Exercise set =
**1)** List the four tools that the WGS methods text says were used for high-confidence variant detection.
**2)** According to the WGS methods text, how many mismatches did Cas-OFFinder allow when predicting off-target sites?
**3)** Continue the WGS methods text from its last sentence.

WGS and off-target analysis
Genomic DNA extraction was performed using DNeasy Plant Mini kit (QIAGEN, Germany). All plant samples were sequenced by Illumina® MiSeq® platform (Genewiz, U.S.). Wild-type rice (Oryza sativa L.) Japonica cultivar Kitaake sequencing data were included in our analysis to help with variant filtering and calling (Gurel et al., 2023). The analysis pipeline followed an adapted protocol (Liu et al., 2021). Quality control was conducted using FastQC (v0.11.9), and Skewer (v 0.2.2) was used to remove low-quality reads (Jiang et al., 2014). Cleaned reads were mapped to the rice reference genome - OsativaKitaake_499_v3.0 (Li et al., 2017; Liu et al., 2019) using BWA (0.7.17-r1188) (Li and Drubin, 2009). BAM files were sorted with Samtools (v1.10) (Li et al., 2009), and Picard (v 2.21.9) was utilized to mark duplicate reads. After pre-processing BAM files, the Genome Analysis Toolkit (GATK, v3.8) was used for realignment and recalibration (McKenna et al., 2010). High-confidence variant detection was achieved with four different tools. Single-nucleotide variants (SNVs) were identified using LoFreq (v2.1.2) (Wilm et al., 2012), MuTect2 (Benjamin et al., 2019) and VarScan (v2.4.6) (Koboldt et al., 2012), while indel calling was done with MuTect2, VarScan and Pindel (v0.2.5b9) (Ye et al., 2009). Only SNVs and indels consistently identified by their respective tools were retained. BEDTools (v2.27.1) and BCFtools (v1.17) were used to filter SNVs/indels and process VCF files. The resulting mutations were visualized with IGV software. Cas-OFFinder was employed to predict genome-wide sgRNA-dependent off-target sites, allowing up to 5-bp mismatches, with IGV being used to double-check potential off-target sites.

Data for review =

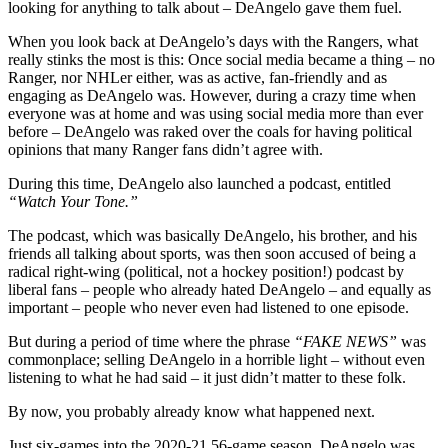
looking for anything to talk about – DeAngelo gave them fuel.
When you look back at DeAngelo’s days with the Rangers, what
really stinks the most is this: Once social media became a thing – no
Ranger, nor NHLer either, was as active, fan-friendly and as
engaging as DeAngelo was. However, during a crazy time when
everyone was at home and was using social media more than ever
before – DeAngelo was raked over the coals for having political
opinions that many Ranger fans didn’t agree with.
During this time, DeAngelo also launched a podcast, entitled
“Watch Your Tone.”
The podcast, which was basically DeAngelo, his brother, and his
friends all talking about sports, was then soon accused of being a
radical right-wing (political, not a hockey position!) podcast by
liberal fans – people who already hated DeAngelo – and equally as
important – people who never even had listened to one episode.
But during a period of time where the phrase
“FAKE NEWS”
was
commonplace; selling DeAngelo in a horrible light – without even
listening to what he had said – it just didn’t matter to these folk.
By now, you probably already know what happened next.
Just six-games into the 2020-21 56-game season, DeAngelo was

Results =
**1)** LoFreq, MuTect2, VarScan, Pindel

**2)** Up to 5-bp mismatches.

**3)**
Author contributions
Y.Q., S.S., M.D. and D.F.C. conceived the study and designed the experiments. D.F.C. and S.S. generated all the molecular constructs. D.F.C., S.S. and Y.C. performed rice protoplast experiments. D.F.C. generated stable rice plants and conducted downstream analyses. M.Z. performed genome-wide off-target analyses. S.C. and S.X. helped with the development of the manuscript. Y.Q. and D.F.C. wrote the paper with input from other authors. All authors read and approved the final manuscript.
Acknowledgements
This work was supported by USDA-NIFA BRAG Program (2018-33522-28789 and 2024-33522-42755) and NSF PGRP Program (IOS-2132693 and IOS-2224203). D.F.C. is a fellow from the São Paulo Research Foundation (FAPESP – Process Number: 2020/07045-3, 2021/13478-2 and 2022/11738-0). S.S. was a fellow of the Foundation for Food and Agriculture Research.
Conflict of interest
Y.Q., S.S., Y.C. and M.D. are inventors on a US Patent Application for discovering novel cytidine deaminases from this study. All other authors declare no competing interests.
Open Research
Data availability statement
The WGS data have been deposited in the Sequence Read Archive (SRA) in the National Center for Biotechnology Information (NCBI) under the accession number BioProject PRJNA1161160 with the SRR numbers (SRR30670606 to SRR30670614).